Sans le nommer ouvertement, il a répondu au président français Emmanuel Macron qui, en début de semaine, n’excluait pas l’envoi de troupes en Ukraine. Les Occidentaux « ont parlé de la possibilité d’envoyer en Ukraine des contingents militaires. […] Ils se préparent à frapper notre territoire et à utiliser les meilleures forces possibles, les plus efficaces, pour y parvenir », a affirmé le président russe, avant de se faire menaçant. « Nous nous souvenons du sort qu’ont subi ceux qui ont déjà envoyé leurs contingents sur le territoire de notre pays. Mais aujourd’hui, les conséquences pour les éventuelles interventions seront bien plus tragiques. Ils doivent comprendre que nous avons aussi des armes. Des armes qui peuvent les vaincre sur leur propre territoire et, bien sûr, tout cela est très dangereux car cela pourrait déclencher l’utilisation d’armes nucléaires. Ne comprennent-ils pas cela ? »

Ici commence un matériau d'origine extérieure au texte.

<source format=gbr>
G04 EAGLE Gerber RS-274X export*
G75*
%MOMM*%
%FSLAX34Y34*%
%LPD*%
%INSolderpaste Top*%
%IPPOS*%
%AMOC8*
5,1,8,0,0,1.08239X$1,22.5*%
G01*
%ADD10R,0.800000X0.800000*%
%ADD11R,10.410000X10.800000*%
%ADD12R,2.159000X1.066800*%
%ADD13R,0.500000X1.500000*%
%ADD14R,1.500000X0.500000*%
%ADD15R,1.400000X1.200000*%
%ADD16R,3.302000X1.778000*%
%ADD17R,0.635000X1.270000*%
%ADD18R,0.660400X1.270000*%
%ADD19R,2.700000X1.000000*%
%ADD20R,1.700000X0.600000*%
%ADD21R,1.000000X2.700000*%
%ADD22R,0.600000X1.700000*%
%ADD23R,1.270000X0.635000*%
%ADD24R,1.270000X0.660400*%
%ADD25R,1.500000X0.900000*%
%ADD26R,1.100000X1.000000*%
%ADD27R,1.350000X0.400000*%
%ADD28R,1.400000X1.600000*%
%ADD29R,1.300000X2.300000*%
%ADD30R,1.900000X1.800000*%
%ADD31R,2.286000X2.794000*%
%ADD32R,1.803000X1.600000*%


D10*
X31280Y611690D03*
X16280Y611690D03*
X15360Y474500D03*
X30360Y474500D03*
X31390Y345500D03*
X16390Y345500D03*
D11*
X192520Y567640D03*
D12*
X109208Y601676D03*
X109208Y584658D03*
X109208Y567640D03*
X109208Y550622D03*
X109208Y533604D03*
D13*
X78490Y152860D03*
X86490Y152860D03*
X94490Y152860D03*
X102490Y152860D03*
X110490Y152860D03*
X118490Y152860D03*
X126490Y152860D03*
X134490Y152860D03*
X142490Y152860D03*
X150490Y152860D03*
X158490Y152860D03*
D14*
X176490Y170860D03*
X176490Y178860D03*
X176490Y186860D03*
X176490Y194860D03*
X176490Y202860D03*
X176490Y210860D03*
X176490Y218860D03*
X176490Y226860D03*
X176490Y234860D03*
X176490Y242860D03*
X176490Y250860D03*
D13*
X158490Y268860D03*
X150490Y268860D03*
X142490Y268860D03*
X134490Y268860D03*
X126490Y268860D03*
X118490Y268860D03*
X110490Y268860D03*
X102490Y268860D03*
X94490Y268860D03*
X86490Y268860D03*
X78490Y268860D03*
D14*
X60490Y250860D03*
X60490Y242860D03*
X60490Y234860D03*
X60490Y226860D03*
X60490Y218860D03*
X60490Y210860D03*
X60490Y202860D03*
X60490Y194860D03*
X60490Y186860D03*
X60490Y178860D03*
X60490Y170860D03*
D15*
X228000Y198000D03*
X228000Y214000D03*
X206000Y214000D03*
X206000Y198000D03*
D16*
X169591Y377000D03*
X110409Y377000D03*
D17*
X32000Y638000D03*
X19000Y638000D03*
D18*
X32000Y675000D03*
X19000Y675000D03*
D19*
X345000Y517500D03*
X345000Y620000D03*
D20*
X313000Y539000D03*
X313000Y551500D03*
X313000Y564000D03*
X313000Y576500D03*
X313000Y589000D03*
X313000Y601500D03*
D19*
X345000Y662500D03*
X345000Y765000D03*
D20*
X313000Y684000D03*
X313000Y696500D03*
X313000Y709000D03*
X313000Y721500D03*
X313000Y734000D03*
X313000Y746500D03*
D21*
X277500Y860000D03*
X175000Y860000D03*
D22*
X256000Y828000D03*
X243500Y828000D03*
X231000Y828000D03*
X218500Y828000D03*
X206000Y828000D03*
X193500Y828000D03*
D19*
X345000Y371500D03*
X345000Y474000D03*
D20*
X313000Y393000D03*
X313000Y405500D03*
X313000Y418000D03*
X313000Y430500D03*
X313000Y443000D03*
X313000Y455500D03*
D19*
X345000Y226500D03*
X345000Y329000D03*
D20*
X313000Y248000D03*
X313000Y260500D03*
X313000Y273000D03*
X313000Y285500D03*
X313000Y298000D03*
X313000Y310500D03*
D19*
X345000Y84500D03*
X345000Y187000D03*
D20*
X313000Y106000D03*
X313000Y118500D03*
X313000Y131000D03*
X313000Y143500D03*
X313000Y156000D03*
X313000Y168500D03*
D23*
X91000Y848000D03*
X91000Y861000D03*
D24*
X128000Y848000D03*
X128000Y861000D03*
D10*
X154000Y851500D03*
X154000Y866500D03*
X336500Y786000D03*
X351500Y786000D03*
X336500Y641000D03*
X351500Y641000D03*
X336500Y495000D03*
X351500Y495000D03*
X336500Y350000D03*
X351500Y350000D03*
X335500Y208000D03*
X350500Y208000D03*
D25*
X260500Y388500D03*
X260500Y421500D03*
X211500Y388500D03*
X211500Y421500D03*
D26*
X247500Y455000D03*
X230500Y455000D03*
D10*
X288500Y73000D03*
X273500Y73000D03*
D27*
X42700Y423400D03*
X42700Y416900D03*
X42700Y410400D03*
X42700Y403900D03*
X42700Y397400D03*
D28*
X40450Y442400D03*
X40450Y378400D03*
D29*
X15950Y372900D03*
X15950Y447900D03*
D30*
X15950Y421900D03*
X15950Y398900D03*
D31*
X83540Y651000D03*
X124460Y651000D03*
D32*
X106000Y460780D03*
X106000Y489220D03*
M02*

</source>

Cette menace, qui vise à dissuader les Occidentaux d’aider l’Ukraine, ne surprend pas particulièrement Laetitia Spetschinsky, chercheure à l’UCLouvain, spécialiste de la Russie.

« La menace est gravissime. Cependant, elle n’a rien de nouveau. Il fait référence aux missiles intercontinentaux dont il a déjà parlé l’année passée et l’année précédente encore. Ça fait cinq, six ans que la menace est brandie. Ce qui est vrai, c’est que, depuis l’année dernière, ces missiles sont prêts au combat. Mais je n’ai pas détecté d’éléments vraiment nouveaux dans ce discours. Surtout, c’est une partie du discours qu’il a balayé assez rapidement. Les menaces de l’Occident et la capacité de la Russie à y répondre sont un passage obligé. Il a l’air lui-même assez ennuyé de devoir reprendre ce thème.« 

Laetitia Spetschinsky préfère s’arrêter sur un autre passage du discours où elle croit détecter une réponse, discrète mais évidente, de Vladimir Poutine aux séparatistes pro-russes de la région moldave de Transnistrie qui ont demandé hier la protection de la Russie.

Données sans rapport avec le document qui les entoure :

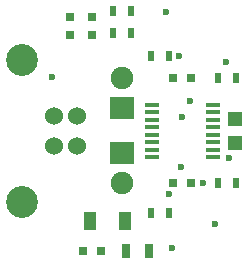
<source format=gbr>
G04 #@! TF.FileFunction,Soldermask,Top*
%FSLAX46Y46*%
G04 Gerber Fmt 4.6, Leading zero omitted, Abs format (unit mm)*
G04 Created by KiCad (PCBNEW (2015-09-22 BZR 6208)-product) date 29.8.2016 15:05:32*
%MOMM*%
G01*
G04 APERTURE LIST*
%ADD10C,0.100000*%
%ADD11R,1.000000X1.600000*%
%ADD12R,1.198880X1.198880*%
%ADD13R,1.200000X0.400000*%
%ADD14R,0.700000X1.300000*%
%ADD15C,1.524000*%
%ADD16C,2.700020*%
%ADD17R,2.000000X1.900000*%
%ADD18C,1.900000*%
%ADD19R,0.800000X0.750000*%
%ADD20R,0.750000X0.800000*%
%ADD21R,0.500000X0.900000*%
%ADD22C,0.600000*%
G04 APERTURE END LIST*
D10*
D11*
X133580000Y-113030000D03*
X130580000Y-113030000D03*
D12*
X142875000Y-106459020D03*
X142875000Y-104360980D03*
D13*
X141030000Y-107632500D03*
X141030000Y-106997500D03*
X141030000Y-106362500D03*
X141030000Y-105727500D03*
X141030000Y-105092500D03*
X141030000Y-104457500D03*
X141030000Y-103822500D03*
X141030000Y-103187500D03*
X135830000Y-103187500D03*
X135830000Y-103822500D03*
X135830000Y-104457500D03*
X135830000Y-105092500D03*
X135830000Y-105727500D03*
X135830000Y-106362500D03*
X135830000Y-106997500D03*
X135830000Y-107632500D03*
D14*
X135570000Y-115570000D03*
X133670000Y-115570000D03*
D15*
X129540000Y-104140000D03*
X129540000Y-106680000D03*
X127541020Y-106680000D03*
X127541020Y-104140000D03*
D16*
X124841000Y-99410520D03*
X124841000Y-111409480D03*
D17*
X133350000Y-103505000D03*
D18*
X133350000Y-100965000D03*
D19*
X131560000Y-115570000D03*
X130060000Y-115570000D03*
X139180000Y-109855000D03*
X137680000Y-109855000D03*
D20*
X130810000Y-97270000D03*
X130810000Y-95770000D03*
X128905000Y-97270000D03*
X128905000Y-95770000D03*
D19*
X137680000Y-100965000D03*
X139180000Y-100965000D03*
D17*
X133350000Y-107315000D03*
D18*
X133350000Y-109855000D03*
D21*
X134100000Y-97155000D03*
X132600000Y-97155000D03*
X134100000Y-95250000D03*
X132600000Y-95250000D03*
X142990000Y-109855000D03*
X141490000Y-109855000D03*
X135775000Y-99060000D03*
X137275000Y-99060000D03*
X135775000Y-112395000D03*
X137275000Y-112395000D03*
X142990000Y-100965000D03*
X141490000Y-100965000D03*
D22*
X138303000Y-108458000D03*
X137287000Y-110744000D03*
X139065000Y-102870000D03*
X127381000Y-100838000D03*
X138176000Y-99060000D03*
X140208000Y-109855000D03*
X142367000Y-107696000D03*
X138430000Y-104267000D03*
X137541000Y-115316000D03*
X141224000Y-113284000D03*
X142113000Y-99568000D03*
X137033000Y-95377000D03*
M02*

</source>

« Il y a un moment où Vladimir Poutine fait référence à des primes et des salaires mirobolants qui vont être offerts aux instituteurs et aux agents du secteur culturel qui s’engagent à aller travailler dans les régions reculées de Russie. Il évoque d’abord trois régions. Puis dans une deuxième formulation, il cite le Donbass, l’Arctique, l’Extrême-Orient et la Novorossia, une région qui a existé du temps de Catherine II (au 18e siècle, ndlr) et qui s’étendait du Donbass en Ukraine jusqu’à la Transnistrie en Moldavie. Il le dit très rapidement mais c’est énorme comme annonce. Clairement, je ne pense pas que Vladimir Poutine ait cité la Novorossia par erreur ou par hasard. Cela doit donner une indication évidente des buts de guerre russes dans l’année à venir.« 

La demande de protection des séparatistes de Transnistrie fait penser à la rhétorique des séparatistes pro-russes du Donbass, dans l’est de l’Ukraine, dont Vladimir Poutine avait reconnu l’indépendance le 21 février 2022, trois jours avant d’envahir l’Ukraine.